Maria von Trapp sang about a few of her favourite things during a storm one night in a Viennese mansion. From memory there were brown paper packages, some mittens, a kettle, and some other things.
Things are ubiquitous. Buttons, buildings, hairpins, chairs, notebooks, teacups, street signs and pens - we are surrounded by the material elements of the phenomenon we call “culture”.
In virtual worlds our minds are full of tables, floors, ceilings, doors, and stairwells too. Social audio app Clubhouse invites you to “bounce around hallways” and the virtual meeting place Gather Town allows you to decorate your own desk. When you’re done decorating you can then wander from room to room to join conversations with your virtual colleagues.

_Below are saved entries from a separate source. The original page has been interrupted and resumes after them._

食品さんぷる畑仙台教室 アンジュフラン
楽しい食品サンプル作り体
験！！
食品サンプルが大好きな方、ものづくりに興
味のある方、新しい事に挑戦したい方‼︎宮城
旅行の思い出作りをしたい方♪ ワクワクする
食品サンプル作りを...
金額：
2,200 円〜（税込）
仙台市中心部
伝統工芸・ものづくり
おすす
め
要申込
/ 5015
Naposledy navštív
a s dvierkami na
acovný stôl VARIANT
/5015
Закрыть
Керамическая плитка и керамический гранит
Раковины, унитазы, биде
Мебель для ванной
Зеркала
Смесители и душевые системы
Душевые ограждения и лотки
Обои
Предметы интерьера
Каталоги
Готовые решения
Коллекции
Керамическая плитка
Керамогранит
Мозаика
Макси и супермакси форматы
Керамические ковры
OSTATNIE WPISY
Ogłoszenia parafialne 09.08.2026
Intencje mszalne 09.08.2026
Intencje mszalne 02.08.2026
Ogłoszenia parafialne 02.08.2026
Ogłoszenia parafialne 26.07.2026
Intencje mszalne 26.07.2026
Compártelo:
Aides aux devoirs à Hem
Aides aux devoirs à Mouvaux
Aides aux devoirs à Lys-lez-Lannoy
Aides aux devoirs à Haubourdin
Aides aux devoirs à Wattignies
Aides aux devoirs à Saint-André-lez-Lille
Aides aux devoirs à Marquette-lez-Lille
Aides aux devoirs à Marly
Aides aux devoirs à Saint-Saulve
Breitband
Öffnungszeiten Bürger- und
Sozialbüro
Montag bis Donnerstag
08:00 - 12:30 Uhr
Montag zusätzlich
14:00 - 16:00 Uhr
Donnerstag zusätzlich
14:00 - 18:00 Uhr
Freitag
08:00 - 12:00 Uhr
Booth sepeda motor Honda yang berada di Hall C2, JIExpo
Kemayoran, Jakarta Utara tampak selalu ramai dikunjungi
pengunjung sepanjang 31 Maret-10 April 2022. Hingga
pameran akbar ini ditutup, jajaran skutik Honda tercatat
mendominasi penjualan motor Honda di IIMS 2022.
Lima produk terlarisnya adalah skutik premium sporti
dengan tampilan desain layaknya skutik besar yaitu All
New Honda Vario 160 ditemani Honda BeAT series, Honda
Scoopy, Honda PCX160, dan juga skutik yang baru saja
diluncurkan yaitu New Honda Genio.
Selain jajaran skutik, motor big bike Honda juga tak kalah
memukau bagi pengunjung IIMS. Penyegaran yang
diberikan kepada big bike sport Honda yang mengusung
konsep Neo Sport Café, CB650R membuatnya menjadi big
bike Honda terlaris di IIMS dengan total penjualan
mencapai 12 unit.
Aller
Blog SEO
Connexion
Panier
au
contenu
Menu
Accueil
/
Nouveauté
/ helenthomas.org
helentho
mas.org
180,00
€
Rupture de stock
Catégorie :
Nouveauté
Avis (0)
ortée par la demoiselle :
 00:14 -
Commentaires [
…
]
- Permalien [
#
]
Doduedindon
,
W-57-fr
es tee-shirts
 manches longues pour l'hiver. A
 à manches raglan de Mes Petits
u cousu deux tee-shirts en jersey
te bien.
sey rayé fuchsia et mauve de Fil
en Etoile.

“Houses and rooms; cellars and attics; draws, chests, and wardrobes; nests and shells, nooks and corners; no space is too vast or too small to be filled by our thoughts and our reveries’ Gaston Bachelard, The Poetics of Space
When describing culture people mostly mention intangibles: from shared values to beliefs, purpose to assumptions. They tend to overlook buildings, chairs, gardens, haircuts, headphones and cheese. In doing so they also overlook the intimate relationship between the material and non-material. The artwork on a wall, the black t-shirt, the laptop and the long macchiato – all “things” we relate to, with and through. Our relationships with one another are enmeshed with the things that surround us, and the things we surround.
Let’s talk chairs.
I once worked for a massive global enterprise that gave you a bigger and bigger chair as you were promoted. They would wheel your old chair out, and your new chair in. I was never sure if this ceremony signified an increase in power or was simply a practical exercise in preparation for the weight you would inevitably gain as your health and fitness declined.
As with chairs, so too with tables.
One of the most talked about objects in corporate environments is the boardroom table. Having a seat at the table is firmly ensconced in corporate vernacular. Even a person who sits in a chair at the Boardroom table is themselves called a Chair.
These inanimate, everyday, banal ‘things’ have social lives.
To not consider our material environments when exploring culture is to overlook the critical role material culture plays in the shaping of our lifeworlds, whether working from home, the park, or in that place we call “the office”. So, take a seat and read the room. Because walls do talk, some shirts really are loud, and matter still matters in an increasingly virtual world.